The problem that I have is trying to read in a flattened json file into a polars dataframe in Rust.

Here is the Json example with a flattened JSON format. How would this structure be read into a DataFrame without labeling each column dtype in a struct?

{
  "data": [
    {
      "requestId": "IBM",
      "date": "2024-03-19",
      "sales": 61860,
      "company": "International Business Machines",
      "price": 193.34,
      "score": 7
    },
    {
      "requestId": "AAPL",
      "date": "2024-03-19",
      "sales": 383285,
      "company": "Apple Inc.",
      "price": 176.08,
      "score": 9
    },
    {
      "requestId": "MSFT",
      "date": "2024-03-19",
      "sales": 211915,
      "company": "Microsoft Corporation",
      "price": 421.41,
      "score": 7
    } 
  ]
}

There are only Integers, Floats, and Strings in the data.

Here is the example struct that I tried creating.
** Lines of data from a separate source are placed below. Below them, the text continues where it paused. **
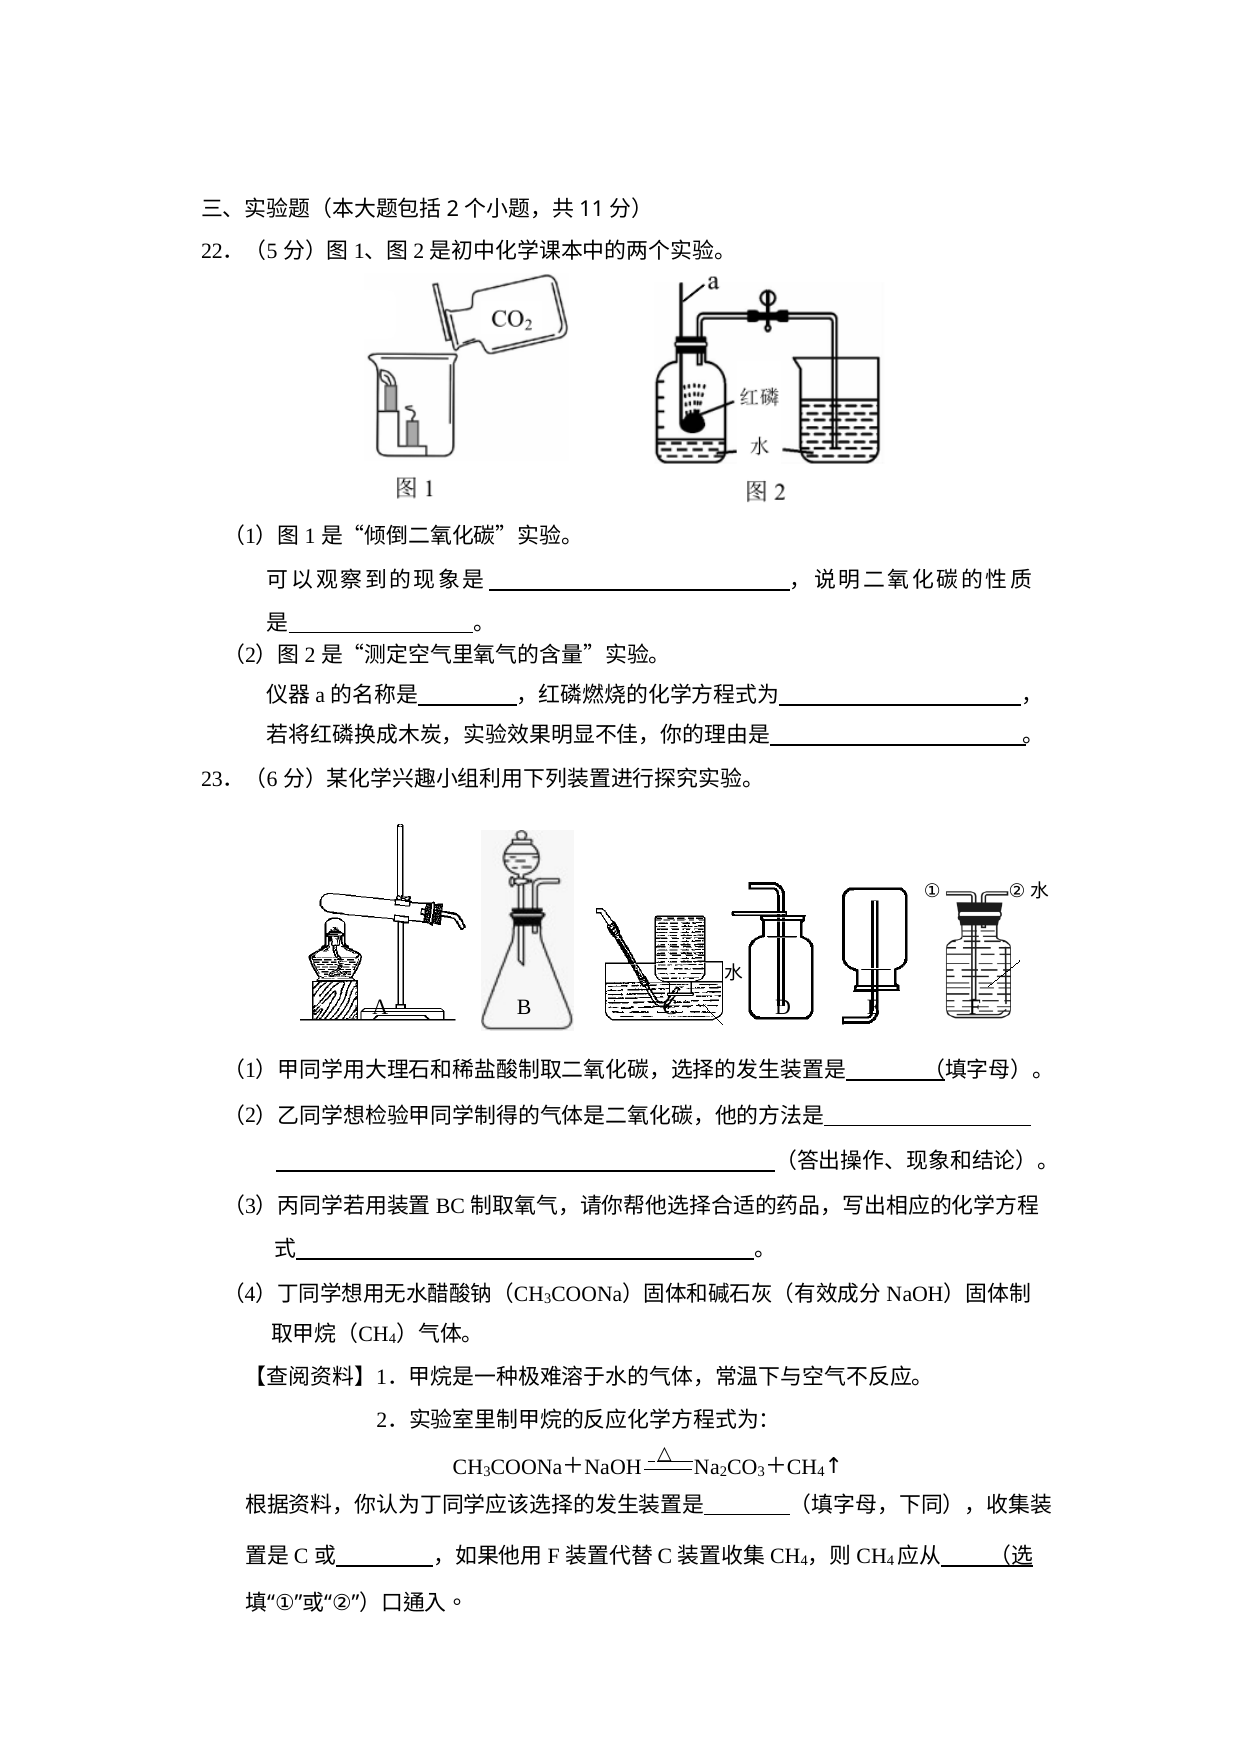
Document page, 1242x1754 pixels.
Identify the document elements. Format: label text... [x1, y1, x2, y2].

picture [355, 265, 889, 508]
text （1）甲同学用大理石和稀盐酸制取二氧化碳，选择的发生装置是 （填字母）。 [223, 1053, 1069, 1083]
text ① ② 水 [924, 875, 1050, 902]
text 式 。 [274, 1231, 1069, 1263]
text 三、实验题（本大题包括 2 个小题，共 11 分） [201, 192, 1069, 221]
picture [939, 902, 1011, 995]
picture [286, 822, 467, 1023]
text 可以观察到的现象是 ，说明二氧化碳的性质 是 。 [267, 553, 1042, 638]
text 22．（5 分）图 1、图 2 是初中化学课本中的两个实验。 [201, 233, 1069, 265]
text （2）乙同学想检验甲同学制得的气体是二氧化碳，他的方法是 [223, 1095, 1069, 1128]
text 填“①”或“②”）口通入。 [245, 1586, 1069, 1615]
text 仪器 a 的名称是 ，红磷燃烧的化学方程式为 ， 若将红磷换成木炭，实验效果明显不佳，你的理由是 。 [267, 677, 1053, 748]
text A B C D E F [372, 995, 1069, 1019]
picture [591, 1019, 822, 1026]
picture [841, 1019, 908, 1026]
text 【查阅资料】1．甲烷是一种极难溶于水的气体，常温下与空气不反应。 [244, 1359, 1069, 1391]
text CH3COONa＋NaOH Na2CO3＋CH4↑ [452, 1459, 1069, 1481]
text 水 [719, 958, 748, 985]
picture [591, 874, 822, 995]
text （4）丁同学想用无水醋酸钠（CH3COONa）固体和碱石灰（有效成分 NaOH）固体制 取甲烷（CH4）气体。 [223, 1276, 1043, 1348]
text （3）丙同学若用装置 BC 制取氧气，请你帮他选择合适的药品，写出相应的化学方程 [223, 1189, 1069, 1219]
picture [841, 876, 908, 995]
text 置是 C 或 ，如果他用 F 装置代替 C 装置收集 CH4，则 CH4 应从 （选 [245, 1538, 1069, 1569]
text 23．（6 分）某化学兴趣小组利用下列装置进行探究实验。 [201, 761, 1069, 793]
picture [481, 830, 574, 995]
text 2．实验室里制甲烷的反应化学方程式为： [376, 1402, 1069, 1434]
text （答出操作、现象和结论）。 [276, 1144, 1069, 1172]
text △ [640, 1434, 700, 1459]
text （1）图 1 是“倾倒二氧化碳”实验。 [223, 518, 1069, 550]
picture [939, 1019, 1011, 1025]
picture [481, 1019, 574, 1031]
text 根据资料，你认为丁同学应该选择的发生装置是 （填字母，下同），收集装 [245, 1487, 1069, 1518]
text （2）图 2 是“测定空气里氧气的含量”实验。 [223, 638, 1069, 668]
If there are 200+ columns that change, would it be best to create a HashMap to store the columns dynamically?

#[derive(Debug, Deserialize, Serialize)]
#[serde(rename_all = "camelCase")]
struct Row {
    requestId: String,
    date: String,
    #[serde(flatten)]
    company_data: HashMap<String, serde_json::Value>,
}

This is a second half question for the Non-Flattened JSON data: Transform JSON Key into a Polars DataFrame

1

There are 1 best solutions below

2
Chayim Friedman On BEST ANSWER

This format is almost what polars' JsonReader expects; it is only the top-level object that is the problem. However, we can strip it with string manipulation:

pub fn flattened(json: &str) -> Result<DataFrame, Box<dyn Error>> {
    let json = json.trim();
    let json = json
        .strip_prefix("{")
        .ok_or("invalid JSON")?
        .strip_suffix("}")
        .ok_or("invalid JSON")?;
    let json = json.trim_start();
    let json = json.strip_prefix(r#""data""#).ok_or("invalid JSON")?;
    let json = json.trim_start();
    let json = json.strip_prefix(":").ok_or("invalid JSON")?;

    let json_reader = JsonReader::new(std::io::Cursor::new(json));
    let mut df = json_reader.finish()?;
    let date = df.column("date")?.cast(&DataType::Date)?;
    df.replace("date", date)?;

    Ok(df)
}